Saturday, May 15, 2010

Gay people are better justices?

Ruth Marcus informs us that gay people make better judges than straight people:
[A gay nominee would improve] the court because -- as with any additional perspective -- an openly gay justice would add to the richness of the court's understanding of cases, particularly gay rights cases, that come before it.
If that sounds like it made sense, then you've been victimized either by groupthink or a manipulative commentator.

After all, she surely doesn't mean what she says--that any additional perspective would be good. If a former member of the KKK got nominated for the court I'd hope that the "perspective" (read: anti-black bigotry) he'd add wouldn't be celebrated in a major paper of record. There are clearly good points of view and bad points of view, so how do you tell them apart?

It seems to me the only way is to know how they will influence a justice's votes.

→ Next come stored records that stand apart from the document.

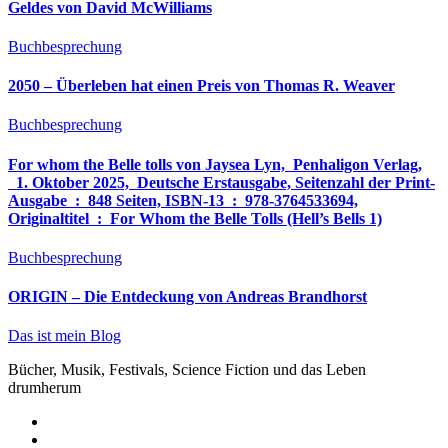
Geldes von David McWilliams
Buchbesprechung
2050 – Überleben hat einen Preis von Thomas R. Weaver
Buchbesprechung
For whom the Belle tolls von Jaysea Lyn, ‎ Penhaligon Verlag,
‎ 1. Oktober 2025, ‎ Deutsche Erstausgabe, Seitenzahl der Print-
Ausgabe ‏ : ‎ 848 Seiten, ISBN-13 ‏ : ‎ 978-3764533694,
Originaltitel ‏ : ‎ For Whom the Belle Tolls (Hell’s Bells 1)
Buchbesprechung
ORIGIN – Die Entdeckung von Andreas Brandhorst
Das ist mein Blog
Bücher, Musik, Festivals, Science Fiction und das Leben
drumherum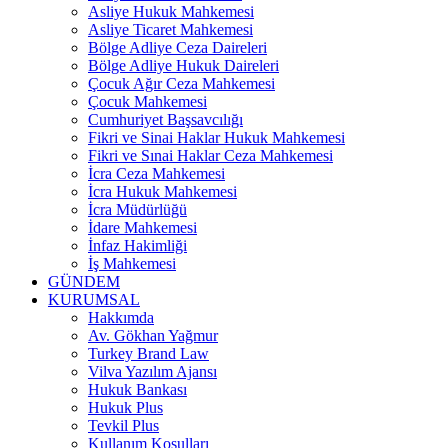
Asliye Hukuk Mahkemesi
Asliye Ticaret Mahkemesi
Bölge Adliye Ceza Daireleri
Bölge Adliye Hukuk Daireleri
Çocuk Ağır Ceza Mahkemesi
Çocuk Mahkemesi
Cumhuriyet Başsavcılığı
Fikri ve Sinai Haklar Hukuk Mahkemesi
Fikri ve Sınai Haklar Ceza Mahkemesi
İcra Ceza Mahkemesi
İcra Hukuk Mahkemesi
İcra Müdürlüğü
İdare Mahkemesi
İnfaz Hakimliği
İş Mahkemesi
GÜNDEM
KURUMSAL
Hakkımda
Av. Gökhan Yağmur
Turkey Brand Law
Vilva Yazılım Ajansı
Hukuk Bankası
Hukuk Plus
Tevkil Plus
Kullanım Koşulları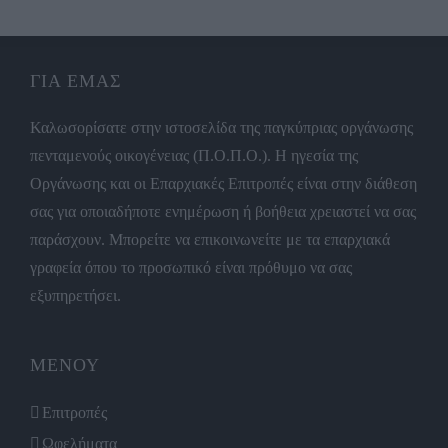
ΓΙΑ ΕΜΑΣ
Καλωσορίσατε στην ιστοσελίδα της παγκύπριας οργάνωσης
πενταμενούς οικογένειας (Π.Ο.Π.Ο.). Η ηγεσία της
Οργάνωσης και οι Επαρχιακές Επιτροπές είναι στην διάθεση
σας για οποιαδήποτε ενημέρωση ή βοήθεια χρειαστεί να σας
παράσχουν. Μπορείτε να επικοινωνείτε με τα επαρχιακά
γραφεία όπου το προσωπικό είναι πρόθυμο να σας
εξυπηρετήσει.
ΜΕΝΟΥ
Επιτροπές
Ωφελήματα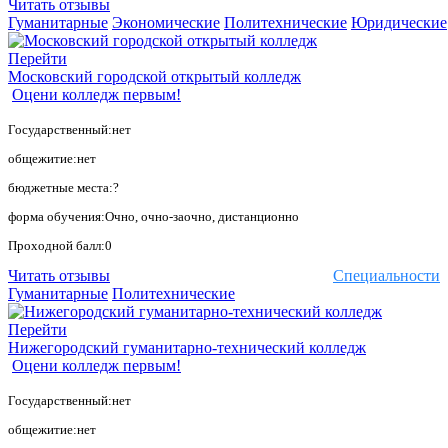
Читать отзывы
Гуманитарные
Экономические
Политехнические
Юридические
Перейти
Московский городской открытый колледж
Оцени колледж первым!
Государственный:нет
общежитие:нет
бюджетные места:?
форма обучения:Очно, очно-заочно, дистанционно
Проходной балл:0
Читать отзывы
Специальности
Гуманитарные
Политехнические
Перейти
Нижегородский гуманитарно-технический колледж
Оцени колледж первым!
Государственный:нет
общежитие:нет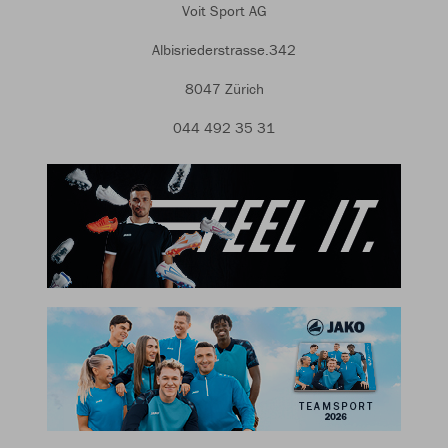
Voit Sport AG
Albisriederstrasse.342
8047 Zürich
044 492 35 31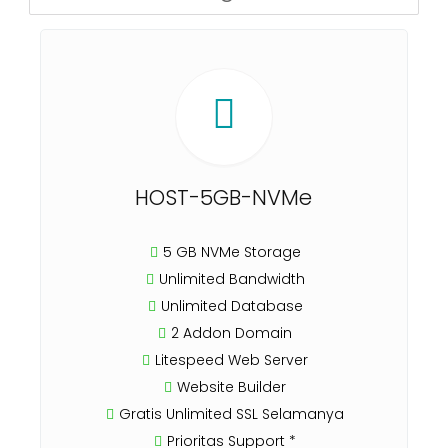
HOST-5GB-NVMe
5 GB NVMe Storage
Unlimited Bandwidth
Unlimited Database
2 Addon Domain
Litespeed Web Server
Website Builder
Gratis Unlimited SSL Selamanya
Prioritas Support *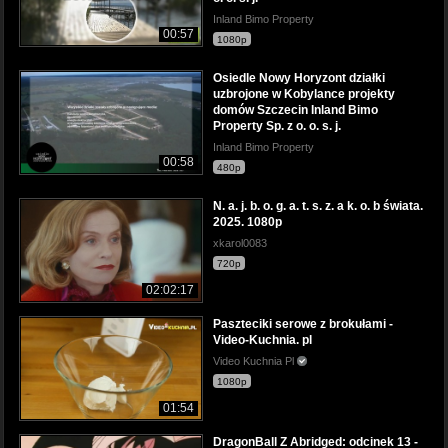
Inland Bimo Property
00:57
1080p
Osiedle Nowy Horyzont działki
uzbrojone w Kobylance projekty
domów Szczecin Inland Bimo
Property Sp. z o. o. s. j.
Inland Bimo Property
00:58
480p
N. a. j. b. o. g. a. t. s. z. a k. o. b świata.
2025. 1080p
xkarol0083
720p
02:02:17
Paszteciki serowe z brokułami -
Video-Kuchnia. pl
Video Kuchnia Pl
1080p
01:54
DragonBall Z Abridged: odcinek 13 -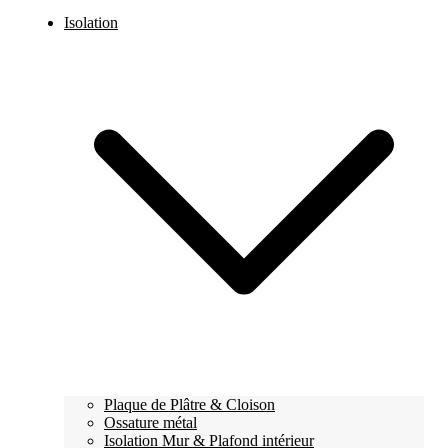
Isolation
Plaque de Plâtre & Cloison
Ossature métal
Isolation Mur & Plafond intérieur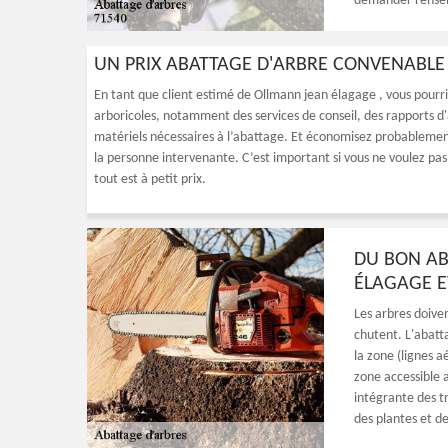
demander renseig
UN PRIX ABATTAGE D'ARBRE CONVENABL
En tant que client estimé de Ollmann jean élagage , vous pour
arboricoles, notamment des services de conseil, des rapports d'
matériels nécessaires à l’abattage. Et économisez probablement 
la personne intervenante. C’est important si vous ne voulez pas
tout est à petit prix.
DU BON AB
ÉLAGAGE E
Les arbres doiven
chutent. L'abatt
la zone (lignes a
zone accessible 
intégrante des t
des plantes et d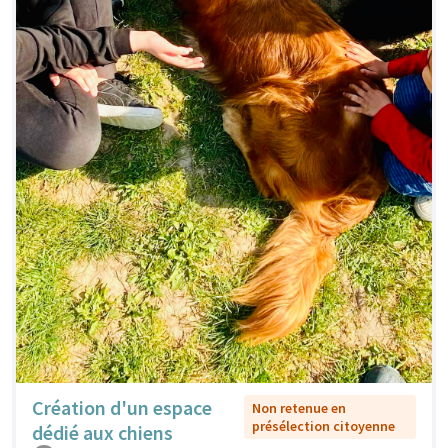
Création d'un espace
Non retenue en
présélection citoyenne
dédié aux chiens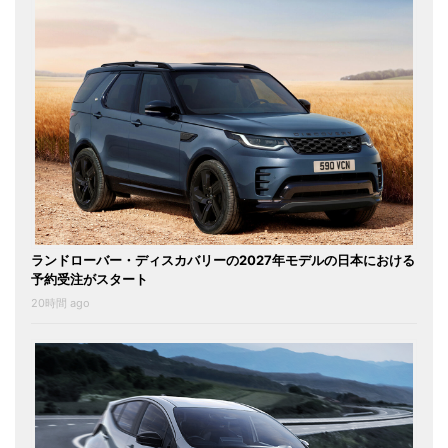
ランドローバー・ディスカバリーの2027年モデルの日本における
予約受注がスタート
20時間 ago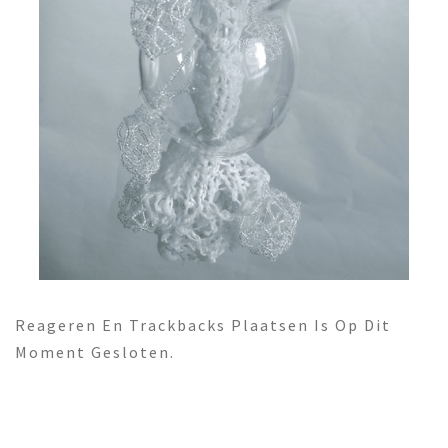
Reageren En Trackbacks Plaatsen Is Op Dit
Moment Gesloten.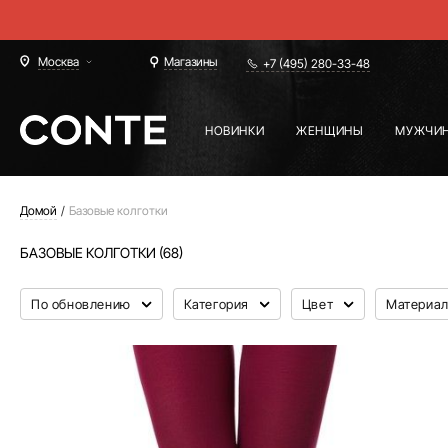
Москва
Магазины
+7 (495) 280-33-48
НОВИНКИ
ЖЕНЩИНЫ
МУЖЧИ
Домой
Базовые колготки
БАЗОВЫЕ КОЛГОТКИ (68)
По обновлению
Категория
Цвет
Материа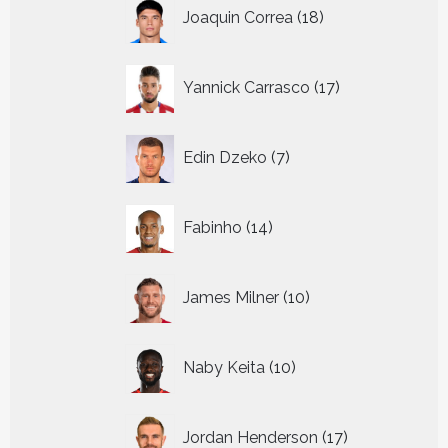
18
Joaquin Correa
18
producten
17
Yannick Carrasco
17
producten
7
Edin Dzeko
7
producten
14
Fabinho
14
producten
10
James Milner
10
producten
10
Naby Keita
10
producten
17
Jordan Henderson
17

To the extent a perspective makes judge likely to vote for gay marriage, constraints on corporations and affirmative, a liberal will say it's a healthy, necessary perspective. Mutatis mutandis for conservatives. So, in translation, Ruth was saying "a gay person will make a good judge because gays tend to be liberal and liberals are good justices." Now suppose you were a conservative, do you find that argument convincing?

So my question is "how do smart people end up writing such tripe?" Was she a victim of groupthink in D.C. or did she know she was just jerking people around?